Bagi umat kristiani di seluruh dunia, hari Paskah, pada hari Minggu 
pertama sesudah bulan purnama musim semi pertama, merupakan hari 
gembira. Pada hari itu, mereka memperingati momen Yesus dibangkitkan 
Allah dari kematian-Nya di salib.

Dengan demikian, hari Paskah merupakan hari kemenangan atas kematian, 
tetapi bukan kemenangan dengan tari gembira, bukan kemenangan yang 
menghancurkan musuh. Tidak ada musuh yang mau dikalahkan Yesus.

Di salib, Yesus memaafkan mereka yang membawanya ke tempat itu. "Bapa, 
ampunilah mereka karena mereka tidak tahu apa yang mereka lakukan." 
Kemenangan Yesus bukan kemenangan balas dendam, melainkan kemenangan 
cinta kasih. Mereka yang memusuhi-Nya pun masih dirangkul.

Jadi, kemenangan Paskah adalah kemenangan kebaikan hati terhadap 
kebencian, kemenangan pengampunan terhadap balas dendam, kemenangan 
hati yang baik terhadap hati yang keras. Dalam kemenangan Paskah, 
mereka yang sesat hatinya pun dirangkul dan dicintai.

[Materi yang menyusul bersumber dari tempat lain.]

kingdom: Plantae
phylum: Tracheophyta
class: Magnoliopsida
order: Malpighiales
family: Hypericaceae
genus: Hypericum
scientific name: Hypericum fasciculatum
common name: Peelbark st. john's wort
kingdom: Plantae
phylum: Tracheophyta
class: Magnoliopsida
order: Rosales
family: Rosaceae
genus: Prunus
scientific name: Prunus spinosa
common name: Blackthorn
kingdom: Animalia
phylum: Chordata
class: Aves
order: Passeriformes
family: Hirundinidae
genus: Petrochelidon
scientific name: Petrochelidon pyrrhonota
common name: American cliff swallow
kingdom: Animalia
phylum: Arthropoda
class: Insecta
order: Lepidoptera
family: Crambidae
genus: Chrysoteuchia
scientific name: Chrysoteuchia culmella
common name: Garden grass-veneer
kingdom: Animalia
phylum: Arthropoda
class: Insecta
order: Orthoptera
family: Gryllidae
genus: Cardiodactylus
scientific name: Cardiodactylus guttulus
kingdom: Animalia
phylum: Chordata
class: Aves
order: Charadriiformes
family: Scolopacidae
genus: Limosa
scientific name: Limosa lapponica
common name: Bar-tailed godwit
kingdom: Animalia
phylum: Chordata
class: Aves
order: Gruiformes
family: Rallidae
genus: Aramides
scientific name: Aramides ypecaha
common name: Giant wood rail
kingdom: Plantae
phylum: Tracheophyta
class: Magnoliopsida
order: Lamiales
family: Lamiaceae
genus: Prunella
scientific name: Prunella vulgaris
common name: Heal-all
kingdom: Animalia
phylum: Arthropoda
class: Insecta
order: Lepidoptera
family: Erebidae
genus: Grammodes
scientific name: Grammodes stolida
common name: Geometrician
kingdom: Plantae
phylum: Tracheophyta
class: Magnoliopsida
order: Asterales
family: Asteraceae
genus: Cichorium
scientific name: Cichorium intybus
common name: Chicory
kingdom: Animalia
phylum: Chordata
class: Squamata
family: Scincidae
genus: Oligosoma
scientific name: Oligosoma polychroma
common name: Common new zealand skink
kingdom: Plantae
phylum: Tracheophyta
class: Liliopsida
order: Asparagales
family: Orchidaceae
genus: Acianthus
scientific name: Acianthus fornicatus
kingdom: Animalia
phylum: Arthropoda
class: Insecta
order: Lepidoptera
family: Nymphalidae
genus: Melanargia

Waktu masih mengajar di Palestina, Yesus mengalami saat tidak 
dipercayai, ditolak, dicurigai, dibenci, mengalami kekerasan, siksaan, 
dan akhirnya dibunuh.

Waktu Yesus mau ditangkap, dan murid-Nya, Petrus, menarik pedang, 
Yesus menegur, "Masukkan pedangmu ke tempatnya. Bukankah Bapa-Ku dapat 
mengirim kepada-Ku dua belas pasukan malaikat untuk menyelamatkan Aku? 
Tetapi, bagaimana lantas Kitab Suci akan terpenuhi?"

Membebaskan

Dari sikap Yesus, kita dapat mengetahui bahwa Allah tidak membenci 
pendosa, tidak membalas, melainkan bersedia mengampuni. Di hadapan 
Allah, tak ada orang yang perlu putus asa. Di hadapan Allah, segala-
galanya dapat menjadi baik karena Allah adalah cinta kasih.

Terlalu sering kita, manusia, sudah menjadi tawanan ketertutupan hati 
kita sendiri. Begitu kita sedikit saja dicurigai atau tidak disukai, 
kita menutup diri dan menjadi curiga juga.

Dari curiga, hati kita menjadi keras. Dan, kekerasan hati akan semakin 
memperkuat sikap negatif mereka yang dianggap lawan. Kita terbelenggu 
dalam lingkaran setan ketakutan, kecurigaan, dan kebencian yang dapat 
melibatkan kita dalam permusuhan dan kekerasan.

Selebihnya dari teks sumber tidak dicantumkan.